▸ **Task item**:
Return, word for word, the portion of the windscreen scratch thread from "My old dad keeps" to "10p, try it.......".

▸ **Text provided**:

# Toothpaste to remove Windscreen scratches



## Herby

I have a rather large line of fine scratches on my windscreen which was obviously due to something being caught on the wiper blade as it runs in the wiper direction. I have heard rumours that toothpaste can help massively improve fine scratches on glass:doublesho

Has anyone ever tried or heard of this method? I know it sounds a bit strange as if it does work then it surely can't be doing our teeth any good

If not, can anyone recommend a cheap way of removing scratches rather than pay an excess for a new screen

Cheers:thumb:


----------



## Strothow

AG glass polish seemed to do good on mine


----------



## PaulN

Tooth paste has worked on slight staining on glass before but to be honest it wont remove scratches however light.

Theres kits around for light-ish scratches but if you cn feel it with your nail you might be in trouble.

Cheers

PaulN


----------



## mxb74

My old dad keeps going on about using toothpaste on the screen as it doesnt contain silicone, and wont smear when wipers run over it.....!

I tested this, after the other half cleaned my screen with wonderglass polish.... I dont think she worked it right, driving in the rain I couldnt see a thing with the wipers on was terrible..... 

So stopped at tesco, and picked up some value toothpaste.... 

Didnt really do much, made the car smell of mint, got some looks from passers by as i was spreading toothpaste over my car...... I rolledd my tounge around and put on a really thick laugh..... Duuuhhhhh haha you get the idea....

Perhaps colgate would have worked better....

I think you can pick up some better products than toothpaste... but then, for 10p, try it.......


----------



## Planet Man

I think the Arm & Hammer stuff would be better as it has more abrasive in it for very light surface marks but you would need our Glass Scratch Remover to get anything worse removed:thumb:


----------



## moliver

AG glass polish for me


----------



## SteveOC

Not heard the one about using toothpaste on glass, as has been said it is pretty hard stuff, and I imagine much harder than tooth enamel. Some people, myself included,used to use it on the inside of diving masks to prevent them steaming up - although more recently I had heard of folks using a flame to heat the glass but not been brave enough to try it myself. Of course this is tempered and not laminated glass and I am not trying it on either!

Anyway, I digress.

DaveKG did a write up on glass polishing in this thread :

http://www.detailingworld.co.uk/forum/showthread.php?t=130113

Steve O.


----------



## Herby

Thanks for the feedback guys:thumb:


----------

[Stored data]
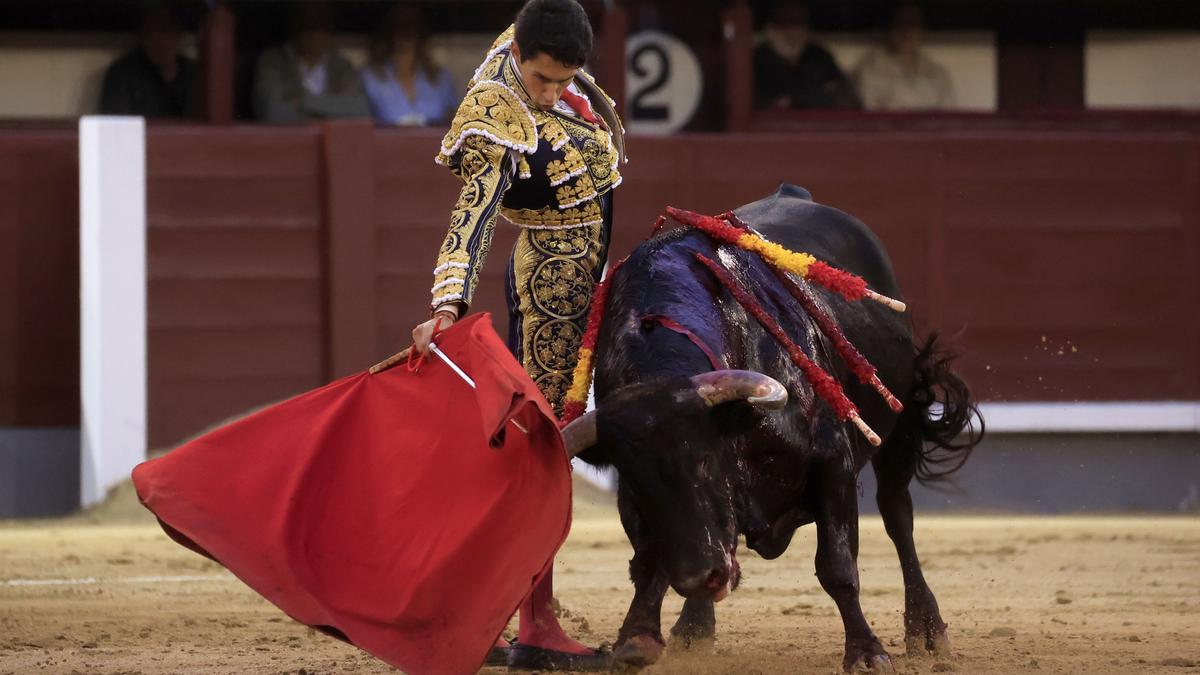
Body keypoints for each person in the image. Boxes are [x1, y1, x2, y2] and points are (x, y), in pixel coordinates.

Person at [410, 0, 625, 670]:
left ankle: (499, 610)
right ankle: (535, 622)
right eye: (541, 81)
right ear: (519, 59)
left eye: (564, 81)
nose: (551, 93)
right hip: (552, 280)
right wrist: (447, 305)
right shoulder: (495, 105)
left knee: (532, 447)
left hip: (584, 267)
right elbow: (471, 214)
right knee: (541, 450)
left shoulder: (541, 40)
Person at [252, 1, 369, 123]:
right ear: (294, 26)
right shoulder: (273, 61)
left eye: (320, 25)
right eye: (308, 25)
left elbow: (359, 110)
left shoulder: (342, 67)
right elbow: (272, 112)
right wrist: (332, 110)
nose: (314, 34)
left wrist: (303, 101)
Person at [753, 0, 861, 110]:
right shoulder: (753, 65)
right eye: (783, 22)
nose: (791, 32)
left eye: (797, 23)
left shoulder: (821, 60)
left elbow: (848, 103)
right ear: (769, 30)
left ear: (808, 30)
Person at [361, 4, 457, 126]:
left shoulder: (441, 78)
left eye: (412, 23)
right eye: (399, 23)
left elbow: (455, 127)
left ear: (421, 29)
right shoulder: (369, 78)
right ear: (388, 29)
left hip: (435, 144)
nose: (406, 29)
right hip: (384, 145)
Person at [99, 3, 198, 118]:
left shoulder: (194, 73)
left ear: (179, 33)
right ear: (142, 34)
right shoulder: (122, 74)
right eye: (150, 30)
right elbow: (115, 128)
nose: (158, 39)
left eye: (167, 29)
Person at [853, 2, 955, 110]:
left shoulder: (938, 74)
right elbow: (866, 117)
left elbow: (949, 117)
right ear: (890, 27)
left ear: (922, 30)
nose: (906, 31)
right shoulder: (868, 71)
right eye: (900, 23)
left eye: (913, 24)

▸ **Answer box**:
My old dad keeps going on about using toothpaste on the screen as it doesnt contain silicone, and wont smear when wipers run over it.....!

I tested this, after the other half cleaned my screen with wonderglass polish.... I dont think she worked it right, driving in the rain I couldnt see a thing with the wipers on was terrible..... 

So stopped at tesco, and picked up some value toothpaste.... 

Didnt really do much, made the car smell of mint, got some looks from passers by as i was spreading toothpaste over my car...... I rolledd my tounge around and put on a really thick laugh..... Duuuhhhhh haha you get the idea....

Perhaps colgate would have worked better....

I think you can pick up some better products than toothpaste... but then, for 10p, try it.......